• [Text provided]
Intro
Recently, in an effort to find new & MCU-suitable training-algorithms (for a NN-library I'm developing), I came up with a trick (which I doubt I'm the first one). A HillClimb-algorithm utilizing a PRNG for traning the weights, keeping track of the seed, and therefore eliminating completly the need for memory allocation related to changes in weights [...]
Context
Here's a simplified c++ code of what exactly I'm talking about:
void NeuralNetwork::climb(int8_t direction)
{
// deterministic Psudo-random(-1,2) changes between {-1,0,1}
for (unsigned int l = 0; l < numberOflayers; l++){
for (unsigned int i = 0; i < layers[l]._numberOfOutputs; i++){
for (unsigned int j = 0; j < layers[l]._numberOfInputs; j++){
layers[l].weights[i][j] += (LearningRateOfWeights * random(-1,2) * direction);
}
bool NeuralNetwork::HillClimb(DFLOAT error, DFLOAT tolerance)
{
// Break the training-while-loop if tolerance is achieved
if (error <= tolerance)
return false;
// If the new error > old_error revert changes
if (error > old_error){
// -- revert-seed & climb-back\revert-changes
// ++ to skip the bad seed later on at climb(1)

• [The data]
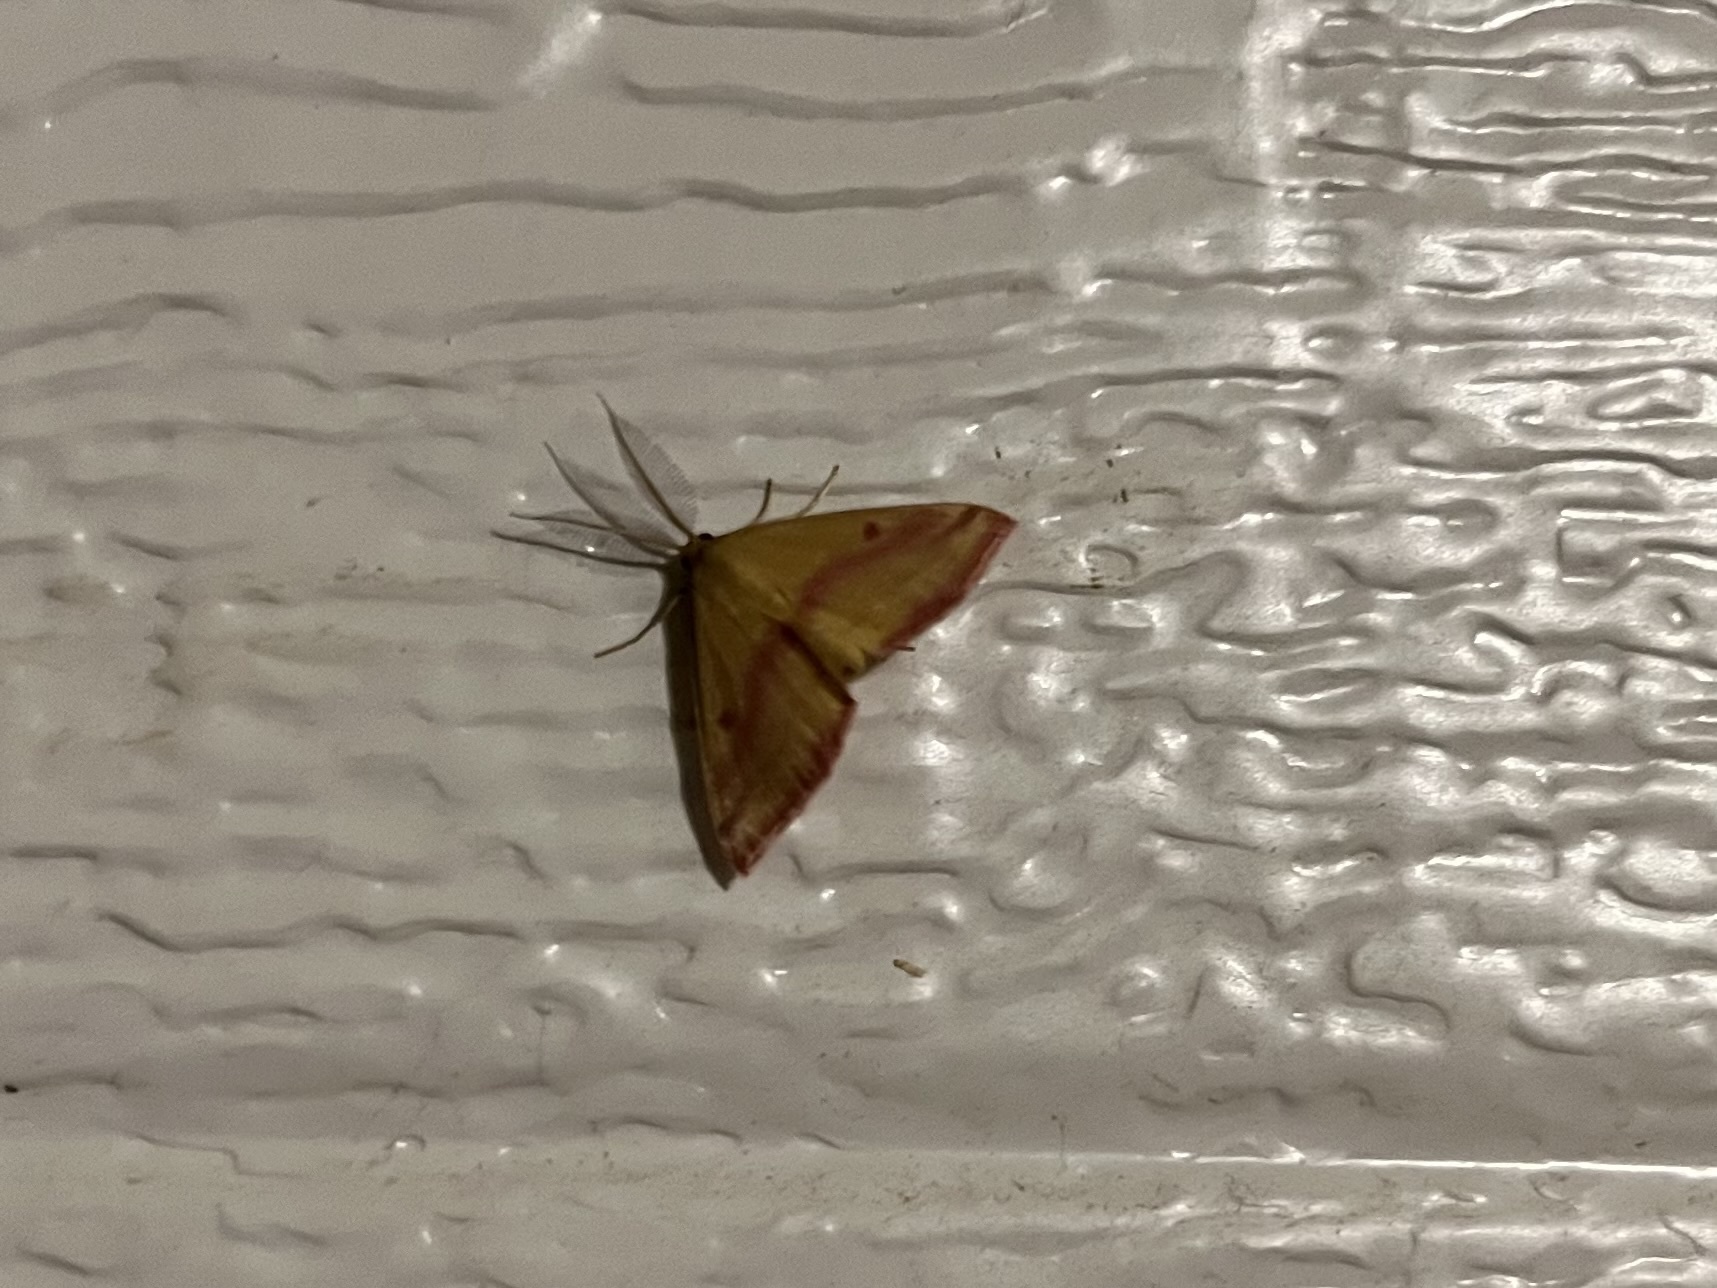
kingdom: Animalia
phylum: Arthropoda
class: Insecta
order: Lepidoptera
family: Geometridae
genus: Haematopis
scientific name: Haematopis grataria
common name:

• [What to work on]
A. Answer these questions using the post on the HillClimb training trick:
(i) What does the HillClimb algorithm keep track of?
(ii) According to the code comment, which values can random(-1,2) produce?
(iii) Under what condition does HillClimb return false?
B. Say whether each statement agrees with the post on the HillClimb training trick. Answer yes or no and quote the words that decide it.
(i) The author is certain to be the first to come up with the trick.
(ii) When the new error is greater than the old error, the changes are reverted.
(iii) The climb function takes a floating-point direction parameter.
C. Reproduce the stretch of the post on the HillClimb training trick from "return false;" through "on at climb(1)".

• [Answers to the exercise]
A.
(i) The seed.
(ii) -1, 0 and 1.
(iii) When error is less than or equal to tolerance, that is, when the tolerance is achieved.

B.
(i) No: "which I doubt I'm the first one"
(ii) Yes: "If the new error > old_error revert changes"
(iii) No: "void NeuralNetwork::climb(int8_t direction)"

C.
return false;
// If the new error > old_error revert changes
if (error > old_error){
// -- revert-seed & climb-back\revert-changes
// ++ to skip the bad seed later on at climb(1)